• avrupaya gidip, yuzlerce yildir kendi kulturunu yasayan insanlari seks yapiyor diye orospu ilan etmeleri,
    sahip olduklari kompleksle hareket edip cebi biraz para gordugunde dunyayi yarattiklarini sanmalari
    adamin ulkesinde adamin yedigi domuza hakaret edip bir de ustune iyk igrenc diye nara atmalari
    hristiyan ulkesinde muslumanlik taslamalari
    ulkesindeki kadina acligini doyuramadigi icin gelip her onune gelen kadina asilmasi, yuz verenede de yuz vermeyene de orospu gibi yaklasmasi
    gorgusuz olmasi
    gereginden fazla cana yakin davranmasi ve guvendigin anda seni got ustu birakmasi
    yurt disina ciktigi an artan milliyetciligi
    yurt disina ciktigi an kendisini bir bok sanmasi; kendi ulkesinde dogmamis, turklukle uzaktan yakindan alakasi olmayan biri turkce biliyorsa bunu bir anda ulkesinin var olan egemen politik yapisina maledip uzerinden milliyetcilik yapmasi
    erasmusa gelip kendi ulkesinde yapamayacagi hareketleri yapmasi, kendi kulturunu temsil etmemesi.
    gereginden fazla civik olmasi.
    cahil olmasina ragmen cok konusuyor olmasi
    inkarciliklari
    tacizcilikleri
    kadina karsi sakat bakis acilari
    (genellemiyorum ama en azindan edindigim izlenim bu)

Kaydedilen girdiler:
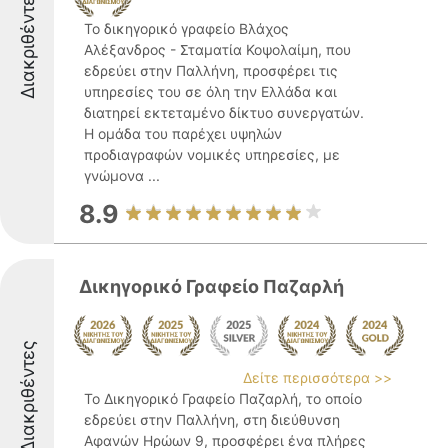
Διακριθέντες
Το δικηγορικό γραφείο Βλάχος
Αλέξανδρος - Σταματία Κοψολαίμη, που
εδρεύει στην Παλλήνη, προσφέρει τις
υπηρεσίες του σε όλη την Ελλάδα και
διατηρεί εκτεταμένο δίκτυο συνεργατών.
Η ομάδα του παρέχει υψηλών
προδιαγραφών νομικές υπηρεσίες, με
γνώμονα ...
8.9
Δικηγορικό Γραφείο Παζαρλή
Διακριθέντες
Δείτε περισσότερα >>
Το Δικηγορικό Γραφείο Παζαρλή, το οποίο
εδρεύει στην Παλλήνη, στη διεύθυνση
Αφανών Ηρώων 9, προσφέρει ένα πλήρες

■ Görev A ■
Verilen metnin son satırında yazar, yaptığı eleştirilerin bir genelleme olup olmadığı konusunda ne söylüyor?
■ Görev B ■
Verilen metinden "cahil olmasina ragmen" sözcüklerini içeren kısımla açılıp "edindigim izlenim bu)" ile kapanan bölümü aynen alıntılayın.
■ Görev C ■
Verilen metinde "olmasi" sözcüğüyle biten maddelerin hepsini, metindeki yazımlarıyla sıralayın.

■ Yazılı yanıt A ■
Yazar genelleme yapmadığını, ama en azından edindiği izlenimin bu olduğunu söylüyor.

■ Yazılı yanıt B ■
cahil olmasina ragmen cok konusuyor olmasi
    inkarciliklari
    tacizcilikleri
    kadina karsi sakat bakis acilari
    (genellemiyorum ama en azindan edindigim izlenim bu)

■ Yazılı yanıt C ■
- gorgusuz olmasi
- gereginden fazla civik olmasi
- cahil olmasina ragmen cok konusuyor olmasi